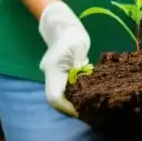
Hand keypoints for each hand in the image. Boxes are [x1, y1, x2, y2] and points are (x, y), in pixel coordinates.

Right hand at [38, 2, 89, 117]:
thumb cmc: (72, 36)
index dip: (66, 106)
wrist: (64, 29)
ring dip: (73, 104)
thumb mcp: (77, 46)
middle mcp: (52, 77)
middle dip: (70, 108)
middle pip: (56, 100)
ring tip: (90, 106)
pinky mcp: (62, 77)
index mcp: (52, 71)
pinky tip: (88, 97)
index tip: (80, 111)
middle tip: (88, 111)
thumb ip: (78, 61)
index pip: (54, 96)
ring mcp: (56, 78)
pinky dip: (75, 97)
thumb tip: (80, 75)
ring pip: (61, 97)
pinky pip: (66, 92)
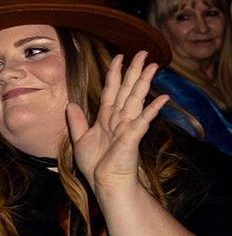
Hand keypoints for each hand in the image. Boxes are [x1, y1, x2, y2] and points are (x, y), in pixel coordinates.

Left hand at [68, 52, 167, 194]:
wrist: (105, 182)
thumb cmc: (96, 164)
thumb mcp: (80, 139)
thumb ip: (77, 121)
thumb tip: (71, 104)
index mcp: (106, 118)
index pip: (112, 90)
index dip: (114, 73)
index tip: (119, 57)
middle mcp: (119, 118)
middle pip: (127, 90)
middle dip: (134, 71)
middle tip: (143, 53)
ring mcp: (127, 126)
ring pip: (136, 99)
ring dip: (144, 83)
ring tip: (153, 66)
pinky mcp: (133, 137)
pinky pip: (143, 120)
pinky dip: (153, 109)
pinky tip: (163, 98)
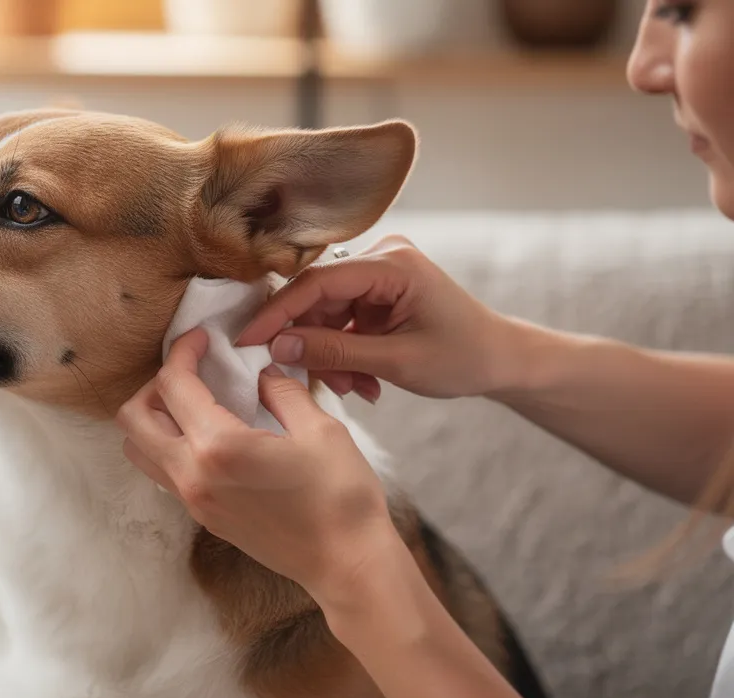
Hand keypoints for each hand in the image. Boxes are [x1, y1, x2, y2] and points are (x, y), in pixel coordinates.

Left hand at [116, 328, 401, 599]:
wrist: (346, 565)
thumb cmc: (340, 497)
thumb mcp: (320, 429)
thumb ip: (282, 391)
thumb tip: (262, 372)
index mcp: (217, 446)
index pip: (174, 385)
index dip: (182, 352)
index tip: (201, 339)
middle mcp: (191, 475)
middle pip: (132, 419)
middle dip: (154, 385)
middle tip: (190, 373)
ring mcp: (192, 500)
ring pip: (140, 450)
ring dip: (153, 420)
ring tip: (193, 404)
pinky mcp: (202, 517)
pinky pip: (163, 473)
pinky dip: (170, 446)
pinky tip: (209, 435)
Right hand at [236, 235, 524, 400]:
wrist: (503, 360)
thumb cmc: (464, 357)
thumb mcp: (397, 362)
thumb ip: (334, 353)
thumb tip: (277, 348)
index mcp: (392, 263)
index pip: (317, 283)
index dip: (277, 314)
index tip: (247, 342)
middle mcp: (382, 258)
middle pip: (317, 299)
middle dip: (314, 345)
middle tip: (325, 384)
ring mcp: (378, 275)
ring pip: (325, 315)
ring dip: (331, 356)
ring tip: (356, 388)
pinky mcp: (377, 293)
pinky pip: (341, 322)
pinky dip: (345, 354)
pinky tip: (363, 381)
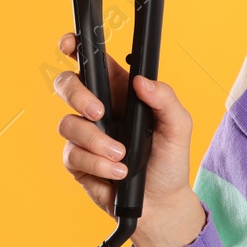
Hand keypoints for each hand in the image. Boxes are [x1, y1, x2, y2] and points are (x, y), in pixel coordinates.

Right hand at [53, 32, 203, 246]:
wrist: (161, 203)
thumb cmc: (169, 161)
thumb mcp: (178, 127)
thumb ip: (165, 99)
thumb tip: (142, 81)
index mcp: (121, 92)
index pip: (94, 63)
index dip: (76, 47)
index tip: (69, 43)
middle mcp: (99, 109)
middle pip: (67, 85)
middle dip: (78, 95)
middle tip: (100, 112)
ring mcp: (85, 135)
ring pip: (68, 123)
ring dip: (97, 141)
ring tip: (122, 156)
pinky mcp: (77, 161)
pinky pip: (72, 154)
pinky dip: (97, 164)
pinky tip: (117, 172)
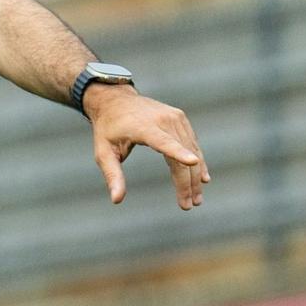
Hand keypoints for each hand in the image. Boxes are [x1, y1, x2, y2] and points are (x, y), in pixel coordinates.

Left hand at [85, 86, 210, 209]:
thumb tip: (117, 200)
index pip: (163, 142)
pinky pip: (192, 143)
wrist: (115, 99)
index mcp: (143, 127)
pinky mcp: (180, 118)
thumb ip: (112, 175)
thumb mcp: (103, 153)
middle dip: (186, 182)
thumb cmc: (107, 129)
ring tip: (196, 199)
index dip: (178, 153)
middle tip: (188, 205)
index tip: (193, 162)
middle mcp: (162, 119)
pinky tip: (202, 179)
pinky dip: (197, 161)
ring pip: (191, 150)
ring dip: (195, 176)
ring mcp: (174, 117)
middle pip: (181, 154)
★ ★ ★ ★ ★ ★ ★
* Exercise goal: Copy all lines of the records that have the string "wrist" in them.

* Written reply:
wrist: (64, 29)
wrist: (105, 182)
wrist: (346, 565)
wrist: (503, 360)
wrist: (161, 203)
wrist: (115, 99)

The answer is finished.